Pineoblastoma is defined as a highly malignant embryonal tumour of the pineal gland [3]. As conveyed by the adjective embryonal, it is a small blue cell tumour resembling a PNET [2, 3]. It is found at one end of a morphological spectrum, at the other end of which lies the pineocytoma. In between, amidst poorly and better differentiated tumours, are parenchymal pineal tumours of intermediate differentiation, consisting of a variety of transitional types [2, 3]. Seldom are the latter composed of both poorly and well differentiated tissues. Tumours of intermediate differentiation and pineocytomas are rare in the first decade, while pineoblastomas occur in the first and second decades, though rarely in infants. We describe a case of infantile pineoblastoma showing diffuse neuronal maturation after treatment.

An 8-month-old male developed symptoms related to increased intracranial pressure. Neuroimaging revealed a pineal tumour with hydrocephalus, without craniospinal seeding (Fig. 1a–c). CSF cytology was negative. Third ventriculostomy was performed owing to the hydrocephalus; after a few days, several biopsies from distinct parts of the tumour were obtained. Histologically, the tumour was composed of small cells with round to oval nuclei and scant, slightly basophilic cytoplasms, embedded in a myxoid matrix (Fig. 2a, c). The nuclei varied moderately in size, with only slightly irregular contours and small eosinophilic nucleoli. A few Homer-Wright rosettes were seen. Neither calcifications nor necrosis were encountered. Mitotic index was 7/10 HPF; labelling index was 30% (Fig. 2g). Tumour cells expressed chromogranin A (Fig. 2e), synaptophysin, and focally NeuN. GFAP was negative. INI1 expression was retained. The patient underwent intensive induction chemotherapy, followed by high-dose chemotherapy with peripheral blood stem cell reinfusion. Neuroimaging demonstrated reduction of tumour volume (Fig. 1d–f). Thereafter, a two-step subtotal resection was performed. This time, the histology showed a hypocellular tumour composed of a mixture of small round cells with neurocytic appearance and larger, often bi-nucleated, ganglion cells (Fig. 2b–d). No mitoses were present; labelling index, 1% (Fig. 2h). The tumour cells expressed neurofilament protein (Fig. 2f), synaptophysin, and NeuN. Chromogranin A and GFAP were negative. Fractional conformal radiotherapy on the tumour bed concluded the treatment. The only sequela was mild converging strabismus with diplopia. Remission status was ongoing 9 months after the end of therapy.

Fig. 1
figure 1

Neuroradiology. ac MRI at presentation: a axial T2-weighted image, b sagittal T1-weighted image, c contrast-enhanced sagittal T1-weighted image. A huge neoplasm involves the pineal region and posterior third ventricle.
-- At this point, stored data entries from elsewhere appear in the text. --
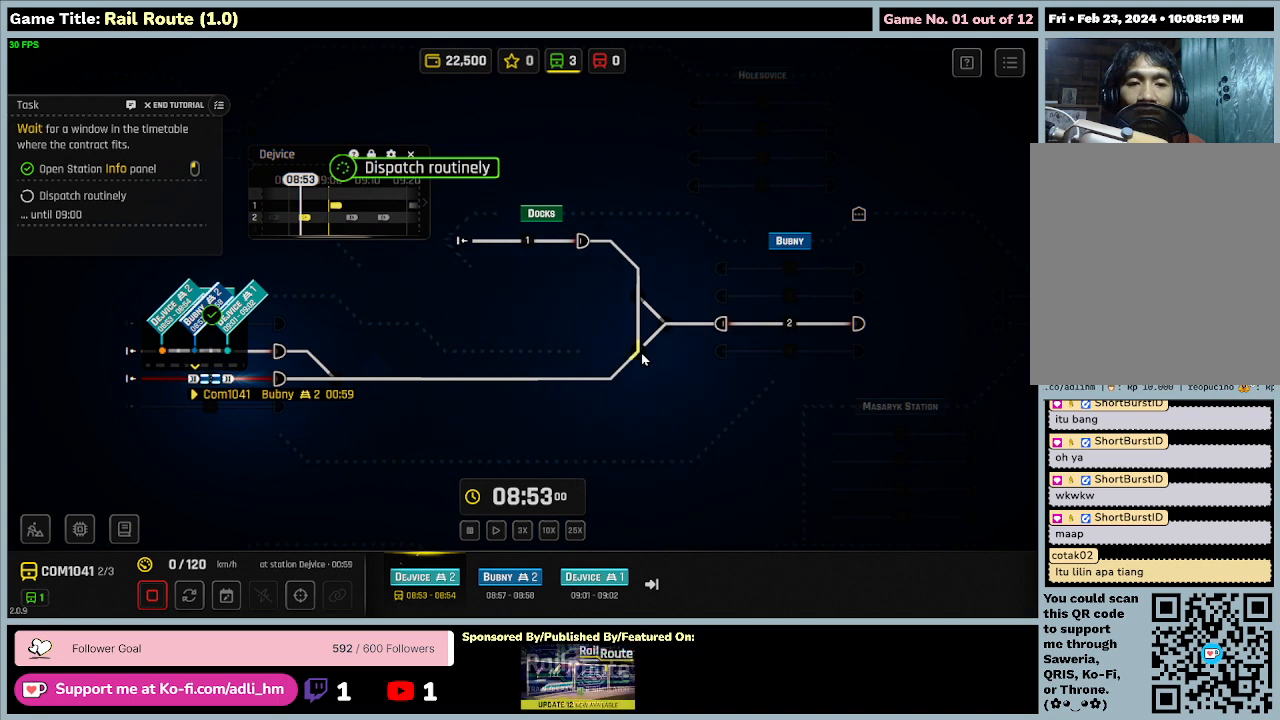
{"keys": [], "mouse": ["left"], "events": [[234, "mouse_left", "down"]]}
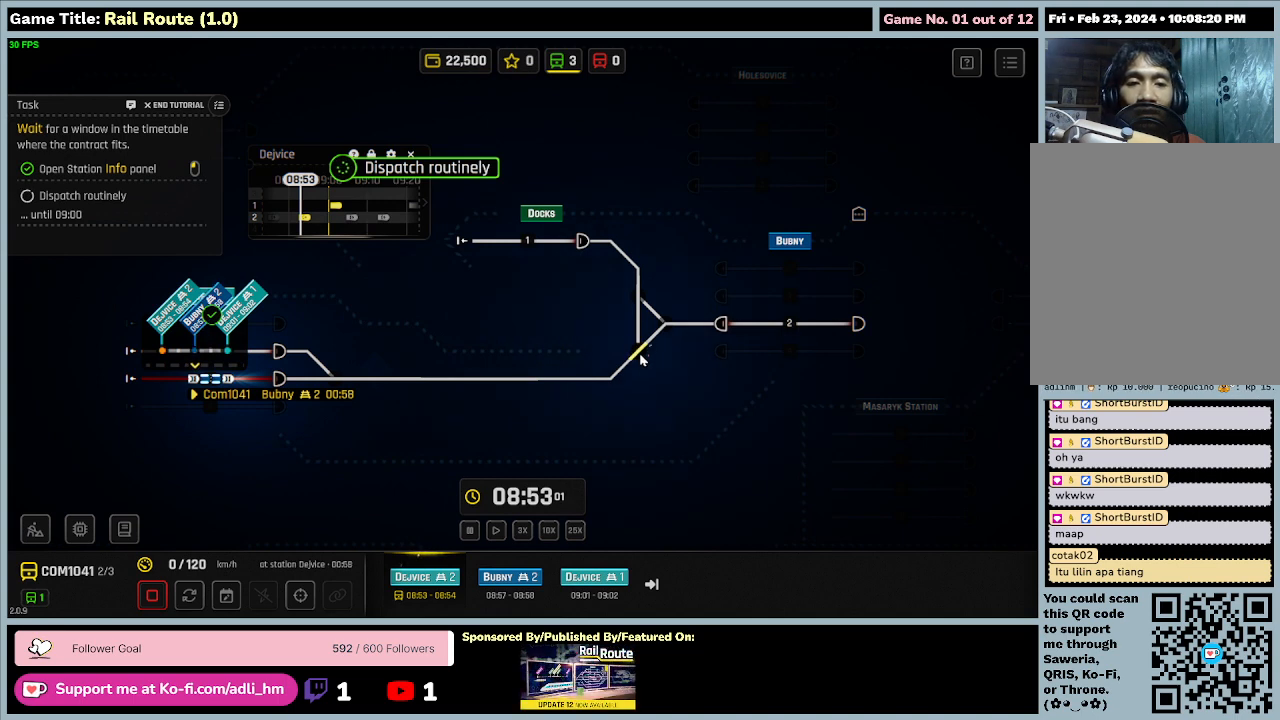
{"keys": [], "mouse": [], "events": [[34, "mouse_left", "up"]]}
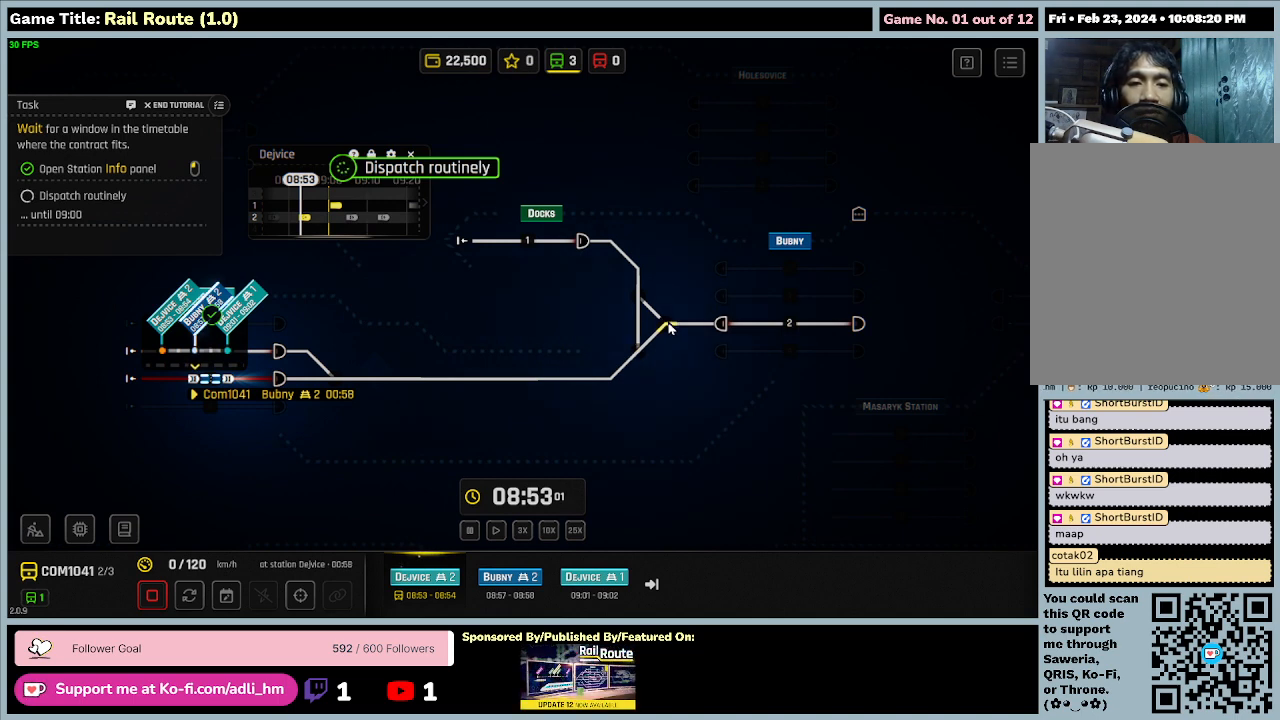
{"keys": [], "mouse": [], "events": []}
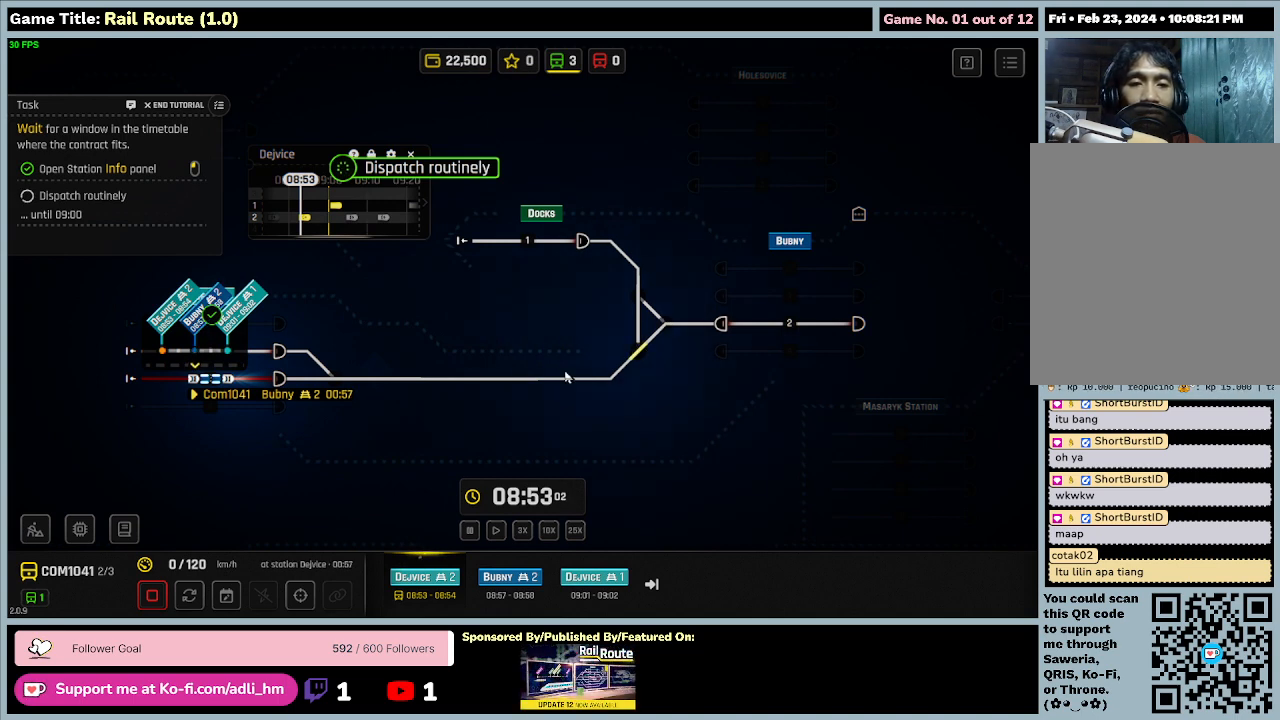
{"keys": [], "mouse": [], "events": []}
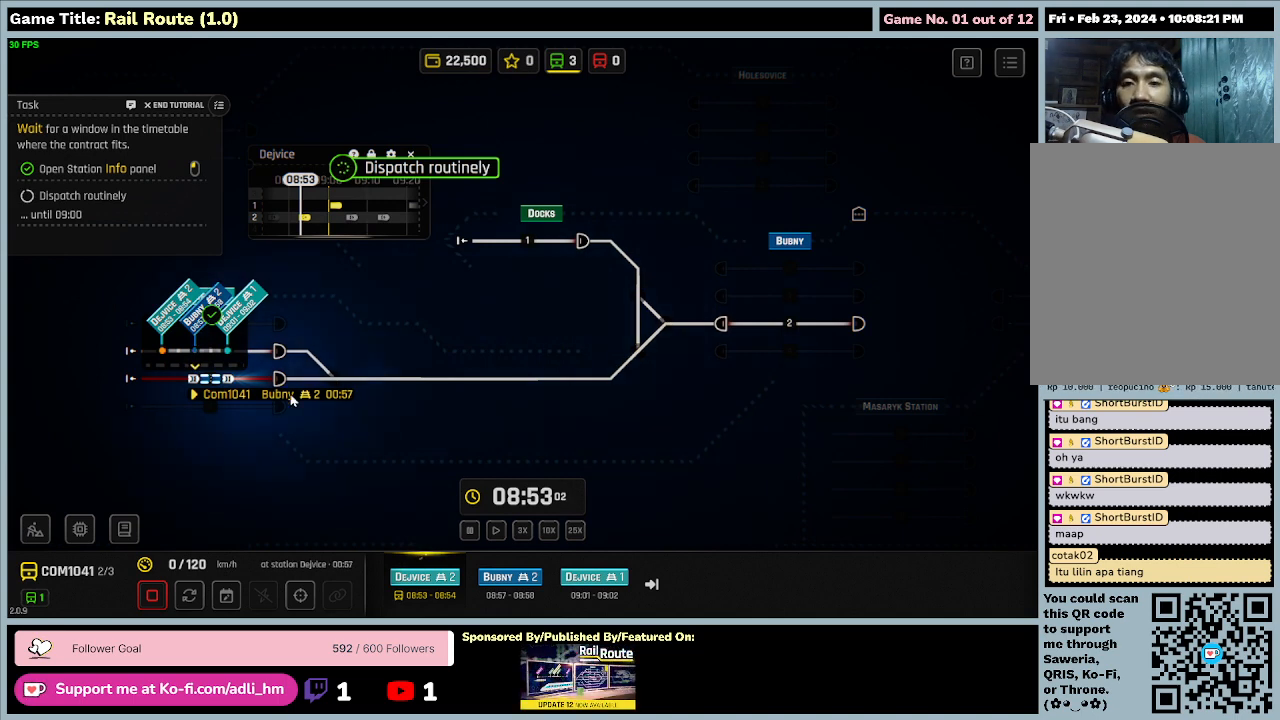
{"keys": [], "mouse": [], "events": []}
There are a large, anterior cystic component (asterisks, a, c) and a posterior solid component (thick arrows, a, c) containing multiple necrotic areas, visible as T2-hyperintense areas that do not enhance with contrast. Along the posterior aspect of the cyst there are a larger, T1-isointense, superior nodule and a smaller, T1-hyperintense, nodule (thin double arrows, b). df MRI after treatment: d axial T2-weighted image, e sagittal T1-weighted image, f contrast-enhanced sagittal T1-weighted image. Marked reduction of the cystic component (asterisks, d, e) and complete resolution of the large posterior solid component. The only solid remnant is the double nodular component along the posterior aspect of the cyst (thin double arrows, e, f)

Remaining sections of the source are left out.